I felt reassured after reading the comments left on the whiteboard, for example, Well-organised presentation! Can’t wait to read your upcoming findings.” “Really interesting topic and good presentation of information. Those comments acknowledged the work was promising, which spurred me to keep going, accomplishing the last mile. What’s more, I was so pleased when the colleagues came over me during lunchtime and said, I didn’t realise there are aborigines in Taiwan until I saw the poster.” We later on discussed further regarding what we had known about the populations our studies involved, the ideal and practical issues we confronted, and the connotations we obtained in the real-life of the research process. With the weekly demonstration, I also learn from other people’s research by reading through the weekly presented new topic. It is a podium that opens for self-learning and learning from other people. Through reading those works, I also reflect on myself. With the weekly updated poster demonstration, I can understand what other health-related studies are undergoing, how could specific populations be approached, and also the inspiring findings that have been uncovered.

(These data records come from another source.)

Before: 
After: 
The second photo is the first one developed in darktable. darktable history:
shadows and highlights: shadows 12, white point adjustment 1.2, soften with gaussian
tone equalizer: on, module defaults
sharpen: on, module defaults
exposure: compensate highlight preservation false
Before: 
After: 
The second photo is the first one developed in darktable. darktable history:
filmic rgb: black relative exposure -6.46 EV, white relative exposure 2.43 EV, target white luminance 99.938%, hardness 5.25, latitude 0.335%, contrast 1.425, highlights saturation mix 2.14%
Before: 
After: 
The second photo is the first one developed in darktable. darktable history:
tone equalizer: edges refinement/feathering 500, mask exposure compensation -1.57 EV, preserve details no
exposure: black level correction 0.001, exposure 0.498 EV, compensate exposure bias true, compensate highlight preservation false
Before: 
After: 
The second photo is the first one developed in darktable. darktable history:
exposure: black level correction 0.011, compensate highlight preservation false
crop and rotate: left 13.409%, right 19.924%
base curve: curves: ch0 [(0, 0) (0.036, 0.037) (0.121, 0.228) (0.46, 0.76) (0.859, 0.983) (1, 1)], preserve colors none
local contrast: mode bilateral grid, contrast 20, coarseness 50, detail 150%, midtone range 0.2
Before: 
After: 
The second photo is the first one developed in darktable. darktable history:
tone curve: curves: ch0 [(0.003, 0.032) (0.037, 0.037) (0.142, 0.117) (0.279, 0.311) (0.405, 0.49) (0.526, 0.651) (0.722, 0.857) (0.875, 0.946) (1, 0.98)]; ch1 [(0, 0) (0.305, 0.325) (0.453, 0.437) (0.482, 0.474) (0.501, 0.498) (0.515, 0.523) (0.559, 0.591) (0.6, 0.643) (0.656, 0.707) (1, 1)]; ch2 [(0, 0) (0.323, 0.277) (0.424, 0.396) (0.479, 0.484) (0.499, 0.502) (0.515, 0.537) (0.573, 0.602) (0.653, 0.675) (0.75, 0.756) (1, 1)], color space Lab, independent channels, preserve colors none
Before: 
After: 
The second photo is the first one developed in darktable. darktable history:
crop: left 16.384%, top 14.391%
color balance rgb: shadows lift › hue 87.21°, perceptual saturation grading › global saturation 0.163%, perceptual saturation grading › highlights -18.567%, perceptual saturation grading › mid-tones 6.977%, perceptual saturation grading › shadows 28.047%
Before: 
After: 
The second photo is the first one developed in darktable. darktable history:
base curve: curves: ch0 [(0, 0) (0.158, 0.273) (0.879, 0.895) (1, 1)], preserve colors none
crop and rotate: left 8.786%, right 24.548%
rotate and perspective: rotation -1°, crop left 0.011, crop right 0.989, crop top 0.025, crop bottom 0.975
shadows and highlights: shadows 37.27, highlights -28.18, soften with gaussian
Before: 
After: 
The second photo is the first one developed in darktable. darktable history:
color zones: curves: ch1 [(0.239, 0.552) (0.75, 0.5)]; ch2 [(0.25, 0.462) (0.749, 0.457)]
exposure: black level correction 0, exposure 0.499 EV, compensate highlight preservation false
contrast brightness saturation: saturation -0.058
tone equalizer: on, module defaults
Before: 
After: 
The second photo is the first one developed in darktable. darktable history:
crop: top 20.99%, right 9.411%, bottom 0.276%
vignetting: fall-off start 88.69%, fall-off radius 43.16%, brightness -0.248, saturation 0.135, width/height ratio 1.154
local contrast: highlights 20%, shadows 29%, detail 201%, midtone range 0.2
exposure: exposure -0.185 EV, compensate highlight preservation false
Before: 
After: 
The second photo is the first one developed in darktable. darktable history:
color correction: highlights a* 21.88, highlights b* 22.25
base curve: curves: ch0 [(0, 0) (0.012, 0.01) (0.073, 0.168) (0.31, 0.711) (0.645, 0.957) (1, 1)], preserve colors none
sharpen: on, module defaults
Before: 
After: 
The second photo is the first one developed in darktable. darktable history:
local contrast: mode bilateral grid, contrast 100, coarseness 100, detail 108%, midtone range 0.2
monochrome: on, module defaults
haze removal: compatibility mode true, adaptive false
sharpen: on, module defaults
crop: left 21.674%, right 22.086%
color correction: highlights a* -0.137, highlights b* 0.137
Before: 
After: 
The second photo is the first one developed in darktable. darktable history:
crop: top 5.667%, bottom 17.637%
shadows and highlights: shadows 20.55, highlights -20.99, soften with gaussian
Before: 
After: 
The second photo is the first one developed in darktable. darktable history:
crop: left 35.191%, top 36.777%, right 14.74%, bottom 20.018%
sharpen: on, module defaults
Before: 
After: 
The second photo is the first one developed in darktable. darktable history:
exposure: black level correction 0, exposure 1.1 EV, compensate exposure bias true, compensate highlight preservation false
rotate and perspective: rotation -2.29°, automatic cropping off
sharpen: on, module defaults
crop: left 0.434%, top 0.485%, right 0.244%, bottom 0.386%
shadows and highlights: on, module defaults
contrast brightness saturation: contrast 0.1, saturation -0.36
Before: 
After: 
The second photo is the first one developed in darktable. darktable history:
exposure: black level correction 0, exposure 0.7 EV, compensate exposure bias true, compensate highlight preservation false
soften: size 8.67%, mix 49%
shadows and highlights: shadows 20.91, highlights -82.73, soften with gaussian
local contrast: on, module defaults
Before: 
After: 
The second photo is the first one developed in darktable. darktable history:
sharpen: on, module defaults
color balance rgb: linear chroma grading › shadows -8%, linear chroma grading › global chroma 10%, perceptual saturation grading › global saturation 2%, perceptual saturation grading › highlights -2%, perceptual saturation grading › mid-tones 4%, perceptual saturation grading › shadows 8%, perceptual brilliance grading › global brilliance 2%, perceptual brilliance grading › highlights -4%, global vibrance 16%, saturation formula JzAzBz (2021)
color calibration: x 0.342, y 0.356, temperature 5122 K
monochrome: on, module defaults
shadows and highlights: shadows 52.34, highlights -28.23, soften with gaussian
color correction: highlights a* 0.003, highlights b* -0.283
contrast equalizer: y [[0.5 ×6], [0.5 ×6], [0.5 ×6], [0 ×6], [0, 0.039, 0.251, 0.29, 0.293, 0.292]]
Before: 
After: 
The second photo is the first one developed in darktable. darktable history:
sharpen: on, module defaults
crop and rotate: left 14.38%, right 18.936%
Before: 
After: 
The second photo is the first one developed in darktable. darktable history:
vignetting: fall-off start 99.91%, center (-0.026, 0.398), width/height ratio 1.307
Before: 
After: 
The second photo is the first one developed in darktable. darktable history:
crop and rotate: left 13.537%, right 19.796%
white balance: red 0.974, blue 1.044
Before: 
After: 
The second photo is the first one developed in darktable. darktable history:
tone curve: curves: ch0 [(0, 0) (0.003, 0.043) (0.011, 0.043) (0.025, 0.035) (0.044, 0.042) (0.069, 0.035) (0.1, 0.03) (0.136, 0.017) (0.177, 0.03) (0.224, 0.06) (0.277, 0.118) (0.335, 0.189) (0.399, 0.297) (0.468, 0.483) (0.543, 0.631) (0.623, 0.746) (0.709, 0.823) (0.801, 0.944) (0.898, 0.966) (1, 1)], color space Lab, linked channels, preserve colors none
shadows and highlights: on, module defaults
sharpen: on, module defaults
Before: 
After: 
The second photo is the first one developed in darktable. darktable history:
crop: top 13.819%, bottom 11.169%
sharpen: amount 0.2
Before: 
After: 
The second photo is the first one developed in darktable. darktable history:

The Poster of the Week works jointly with Social Lunch provides not merely a stage for the presentation; it also creates a platform for reflection, knowledge exchange and learning from the peers. Even though the studies we conduct are all health-related, we are short of proper occasion for further discussion with a pre-requested status that we possess background knowledge of individual research. I consider that a productive conversation following constructive and profound feedback is enabled after obtaining the basic understanding of research structure, philosophical stances, methodological approach and results. The platform upheld by the weekly-updated poster and social lunchtime has enhanced the potentiality of in-depth academic discussion, a step forward of catch up of research progression with the peers, which sometimes just scratches the surface.”

Including Flora’s poster, another nine lucky pre-loved posters have been given a second chance to be in the spotlight so far! Each poster has been unique, it has kept us company while waiting for the kettle to boil, and each one of them has triggered interesting discussions and reflections around ongoing research projects conducted in our School.